Словно сильный удар по голове, а после звон в ушах. Моран стиснул зубы, охваченный яростной печалью. Он в оцепенении смотрел на лицо Тины, давно вычеркнутое им из памяти, стёртое добровольно, а она вдруг заимела наглости возродить тот образ, что напоминал Себастьяну о том, как болезненны непридуманные чувства и эмоции. Он смял фотокарточку в кулаке и ударил им по близстоящей тумбе, затем швырнул фото в мусорное ведро, оделся и вышел на улицу, остановившись под фонарём.

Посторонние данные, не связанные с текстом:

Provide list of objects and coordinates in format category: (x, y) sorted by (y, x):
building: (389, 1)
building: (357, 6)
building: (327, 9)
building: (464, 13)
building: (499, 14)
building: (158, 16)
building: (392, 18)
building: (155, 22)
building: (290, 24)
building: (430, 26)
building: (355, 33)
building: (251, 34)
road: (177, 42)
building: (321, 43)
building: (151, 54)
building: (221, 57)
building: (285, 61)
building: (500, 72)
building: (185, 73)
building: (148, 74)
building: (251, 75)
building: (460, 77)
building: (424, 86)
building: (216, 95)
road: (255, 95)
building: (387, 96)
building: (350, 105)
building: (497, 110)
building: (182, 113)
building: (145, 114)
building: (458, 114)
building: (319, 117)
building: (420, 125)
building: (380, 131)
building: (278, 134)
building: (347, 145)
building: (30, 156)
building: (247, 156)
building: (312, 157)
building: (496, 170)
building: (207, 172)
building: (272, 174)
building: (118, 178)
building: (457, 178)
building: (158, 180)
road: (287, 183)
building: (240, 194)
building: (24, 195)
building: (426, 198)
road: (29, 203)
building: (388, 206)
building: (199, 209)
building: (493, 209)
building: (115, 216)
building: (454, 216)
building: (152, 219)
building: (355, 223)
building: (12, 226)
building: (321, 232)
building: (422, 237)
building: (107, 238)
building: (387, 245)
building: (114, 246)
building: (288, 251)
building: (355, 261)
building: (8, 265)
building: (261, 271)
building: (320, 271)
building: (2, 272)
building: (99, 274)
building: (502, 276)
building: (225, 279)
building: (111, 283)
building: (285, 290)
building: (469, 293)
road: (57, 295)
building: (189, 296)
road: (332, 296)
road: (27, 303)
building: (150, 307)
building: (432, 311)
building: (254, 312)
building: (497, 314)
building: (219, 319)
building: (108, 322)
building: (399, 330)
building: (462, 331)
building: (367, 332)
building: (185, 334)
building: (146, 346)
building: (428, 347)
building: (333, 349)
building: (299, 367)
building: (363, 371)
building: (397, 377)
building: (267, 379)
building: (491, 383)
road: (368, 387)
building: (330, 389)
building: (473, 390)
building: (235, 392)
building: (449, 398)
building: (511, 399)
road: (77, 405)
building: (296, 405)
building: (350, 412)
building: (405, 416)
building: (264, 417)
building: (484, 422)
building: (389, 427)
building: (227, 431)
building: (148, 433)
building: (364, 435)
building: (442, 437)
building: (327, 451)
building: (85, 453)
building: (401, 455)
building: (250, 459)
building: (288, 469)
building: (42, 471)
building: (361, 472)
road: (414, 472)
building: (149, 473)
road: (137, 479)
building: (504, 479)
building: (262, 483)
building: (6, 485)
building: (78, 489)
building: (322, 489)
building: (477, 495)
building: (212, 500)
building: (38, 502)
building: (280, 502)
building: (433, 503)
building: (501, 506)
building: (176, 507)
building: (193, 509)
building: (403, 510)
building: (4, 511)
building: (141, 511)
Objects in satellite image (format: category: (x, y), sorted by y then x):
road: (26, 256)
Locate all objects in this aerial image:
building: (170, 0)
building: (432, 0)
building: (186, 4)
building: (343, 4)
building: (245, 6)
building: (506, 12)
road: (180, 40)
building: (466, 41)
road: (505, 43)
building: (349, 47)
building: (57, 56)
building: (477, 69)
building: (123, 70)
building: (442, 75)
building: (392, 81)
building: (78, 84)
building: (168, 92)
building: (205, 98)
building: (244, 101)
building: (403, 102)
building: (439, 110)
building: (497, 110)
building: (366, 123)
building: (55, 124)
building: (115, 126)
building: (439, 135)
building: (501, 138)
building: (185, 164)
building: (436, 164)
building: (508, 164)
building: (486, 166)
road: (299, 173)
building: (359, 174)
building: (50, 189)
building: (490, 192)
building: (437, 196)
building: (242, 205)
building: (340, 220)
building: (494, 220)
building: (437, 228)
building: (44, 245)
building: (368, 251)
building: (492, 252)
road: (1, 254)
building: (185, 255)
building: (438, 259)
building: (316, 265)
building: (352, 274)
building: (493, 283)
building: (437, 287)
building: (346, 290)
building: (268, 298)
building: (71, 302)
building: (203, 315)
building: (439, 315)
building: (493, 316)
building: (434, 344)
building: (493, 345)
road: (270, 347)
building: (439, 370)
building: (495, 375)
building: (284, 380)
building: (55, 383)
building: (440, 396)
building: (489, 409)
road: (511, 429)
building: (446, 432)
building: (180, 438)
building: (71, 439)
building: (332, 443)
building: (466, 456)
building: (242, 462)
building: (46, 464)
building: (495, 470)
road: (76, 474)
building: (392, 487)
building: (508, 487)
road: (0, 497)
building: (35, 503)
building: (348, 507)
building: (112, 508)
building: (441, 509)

Его лицо обдало влажной ночной прохладой, в ноздри забился мерзкий запах выхлопов и дорожной пыли, прибитой к земле дождём, что шёл вечером. Моран прикрыл глаза и запрокинул голову, наощупь вынул из пачки сигарету и глубоко затянулся. У него тряслись руки от волнения, и истерические смешки накатывали приступами. «Обезьяна, чудовище…», − тихо рычал себе под нос Себастьян «нежности», какими нарёк когда-то Тину Маллиган, и мыслями уносился в горы Олимпик, где, наплевав на собственное безрассудство и ослеплённость, он впервые целовал женщину, из-за которой забыл себя.
Он открыл глаза и заметил наверху плакат с рекламой выставки, на которой был не так давно с Люсиль и вспомнил, что она ему тогда ответила, её холодное лицо и нарисованные эмоции. В его памяти этот эпизод вдруг лёг рядом с воспоминанием, когда он стоял за спиной Тины, припав лицом к её затылку, пока она, обводя его рукой линии на холсте, говорила с трепетом об игре света и тени, о буйстве красок, о глубине человеческих чувств, о возвышенной красоте природы. «Она уж точно знала, почему так любит живопись, а я, олень, её не слушал».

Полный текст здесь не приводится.